Dr. Dike is a Houstonian true and true, born across the street at Ben Taub Hospital and proud to have the support of her family and friends through her medical school and emergency medicine training at McGovern Med EM at UT Health. She is a big foodie and loves music. In her free time she’s exploring local restaurants, traveling to new cities, and practicing yoga.

Dr. Nemri is currently a second year emergency medicine resident at McGovern Med EM at UT Health. Her interests are in medical education and critical care. She is a local Houstonian who hopes to stay in the city after residency.

Hyperthermia

Brief H&P

A young male with unknown medical history is brought in by ambulance with altered mental status. EMS reports that the patient was agitated, requiring restraints for transportation. On arrival, the patient is agitated, uncooperative and unable to provide history. Vital signs are notable for tachycardia, tachypnea and hypertension. Physical examination demonstrates diaphoresis and mydriasis, as well as increased muscle tone – particularly in the lower extremities with ankle clonus. A core temperature is obtained and noted to be elevated at 41.5°C. Point-of-care glucose is normal.

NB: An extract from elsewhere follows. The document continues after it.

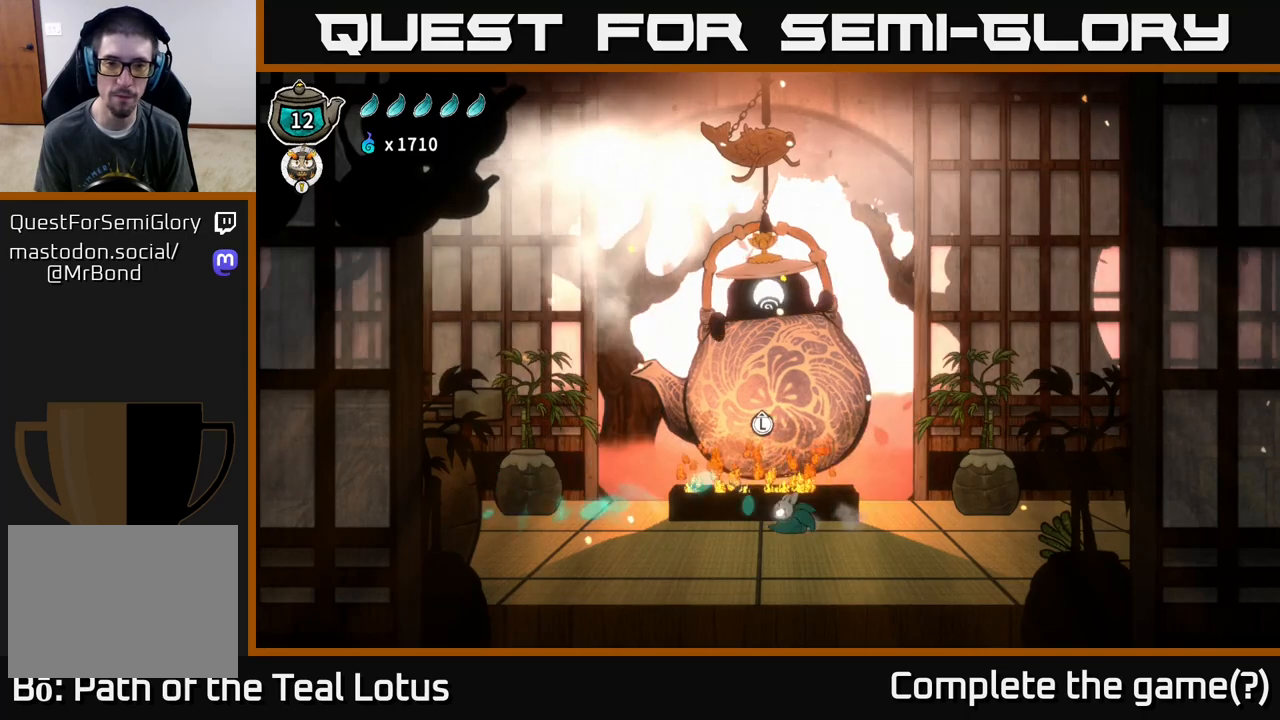
{"buttons": [], "left_stick": "center", "right_stick": "center", "events": [[133, "left_stick", "center"]]}
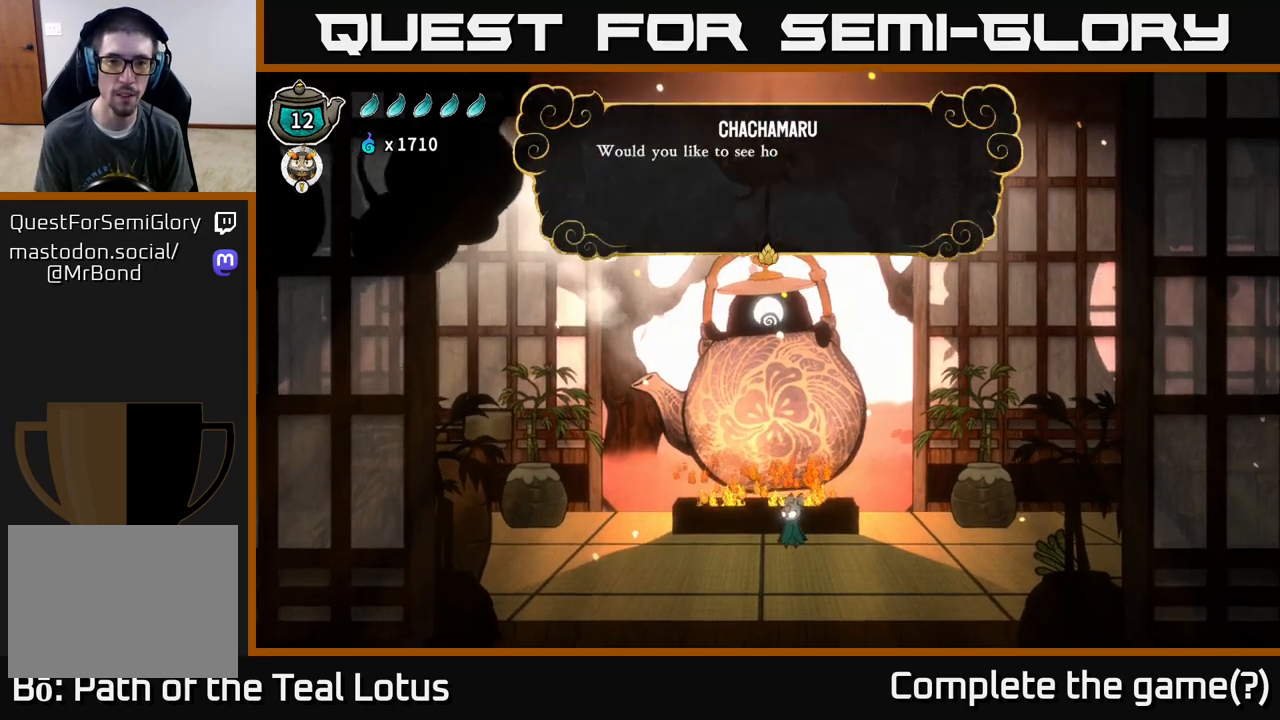
{"buttons": [], "left_stick": "center", "right_stick": "center", "events": [[183, "A", "down"], [367, "A", "up"]]}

Rapid external cooling measures were instituted and several doses of intravenous benzodiazepines were administered with improvement in agitation. Laboratory studies were notable for a modest leukocytosis (WBC 18.4 without immature forms), serum sodium was 135 without osmolar gap, creatine kinase was slightly elevated without renal dysfunction, and thyroid function tests were normal. Toxicology screen was negative. ECG revealed sinus tachycardia but was otherwise normal and non-contrast computed tomography of the head was normal.

After a brief admission in the intensive care unit, the patient’s mental status improved and he reported MDMA use on the evening of presentation, he also described a history of major depression and was taking paroxetine.

Evaluation of Elevated Temperature

The designation of 38°C as “suspicious” for fever dates to 1868 and the analysis of over one million (axillary) temperature measurements by Carl Wunderlich1. Any cutoff is arbitrary and requires recognition of the clinical context and normal daily variations (with nadir in the morning and peak in evening) 2,3. What is clear is that peripheral thermometry (unless demonstrating fever) is unreliable and a core temperature should be sought4.

Thermoregulation

Temperature homeostasis is a balance between heat production and dissipation maintained by the anterior hypothalamus. Heat production is a byproduct of normal metabolic processes and skeletal muscle activity. Conservation, maintenance or dissipation of heat is aided by cutaneous vasodilation, sweating, or behavioral responses.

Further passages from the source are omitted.